Over the next five days, mobs would set 431 intentional fires throughout the city. A city-wide curfew was imposed; sales of alcohol and firearms were suspended; and businesses were shuttered. Looting was widespread. In the end, there were 43 dead and nearly 1,200 injured. Police arrested over 7,200 people, and more than 2,000 buildings were destroyed. Driving with my father through the streets after it ended, I was faced with the smoke of burned buildings and ruined lives, stunned to see National Guardsmen, rifles trained, still guarding the rooftops.

The 1967 riots in Detroit were a permanent stain on my city's history. Fifty years later, many of the sites remain vacant – weedy lots where once stood mom-and-pop shops, neighborhood grocers, offices, churches, and homes.

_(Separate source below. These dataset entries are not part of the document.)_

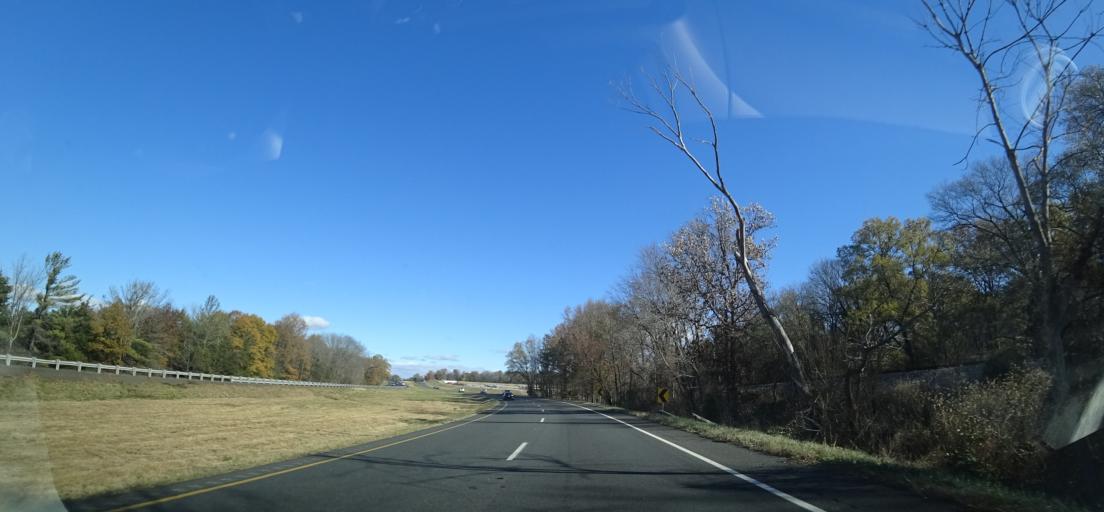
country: US
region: Virginia
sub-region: Fauquier County
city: Bealeton
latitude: 38.5172
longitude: -77.8386
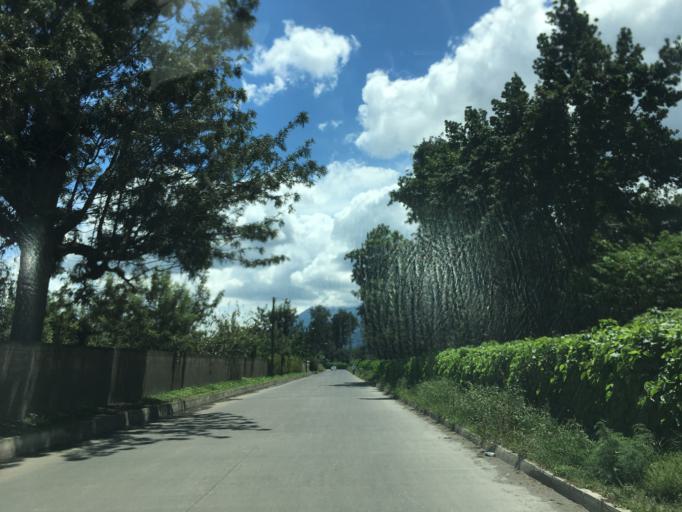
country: GT
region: Sacatepequez
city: Antigua Guatemala
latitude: 14.5441
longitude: -90.7336
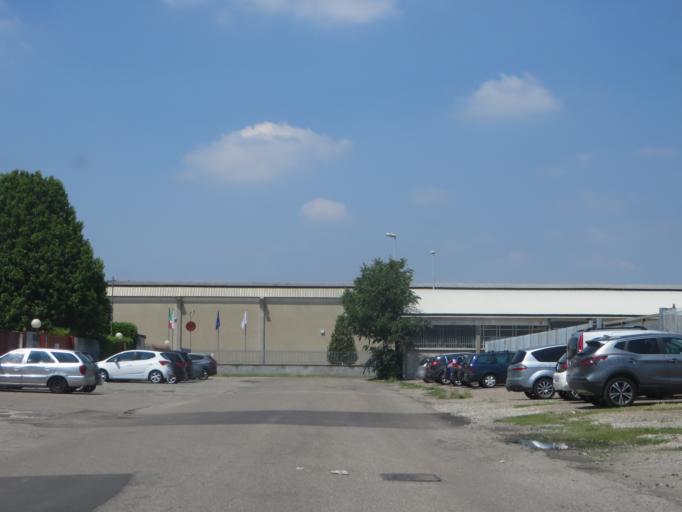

There were local heroes: Local celebrities including the Detroit Tigers' popular left fielder and designated hitter Willie Horton, who had grown up near the epicenter of the race riot, and popular Motown singer Martha Reeves rode down 12th Street trying in vain to calm the crowd. Nothing worked.

 

Sacred Heart Seminary's Message

And two blocks from the site of the first fire, on the campus of Sacred Heart Major Seminary, in a gesture of understanding and outreach, someone – was it students, or protesters? – used black paint to cover the face, hands and feet of the seminary's statue of the Sacred Heart.

The reactions to the black-faced statue were mixed. Some were outraged by what they considered vandalism. Others pointed to the Negroid Jesus as exemplifying ethnic pride, social and religious justice. Monsignor Francis Canfield, who served as seminary rector at the time of the riot, wrote in the Michigan Catholic on September 14, 1967 that the original white had been restored, although he gave no indication as to who repainted it. He wrote, simply, “Statue painted by three white men.”

But when community activists complained, accusing the seminary of racism, Msgr. Canfield ordered the Christ figure to be returned to black. “The decision was reached,” he posted three days later on September 17, “to repaint it black, in order to retain the symbol.” Christ, he noted, is for all people, black and white.

In September 2007, an article by Daniel Gallio in the seminary's quarterly magazine Mosaic quoted one former seminary administrator:

I would suggest that the city of Detroit really has no positive symbol like it. The Sacred Heart statue is no longer just a symbol of the seminary. It is  now an icon of universal appeal.

Today it is an internationally known icon representing Christ's love of all peoples, and is regarded with pride by the seminary's black and white neighbors. Sacred Heart Seminary has pledged to keep the features of the Sacred Heart black for all time.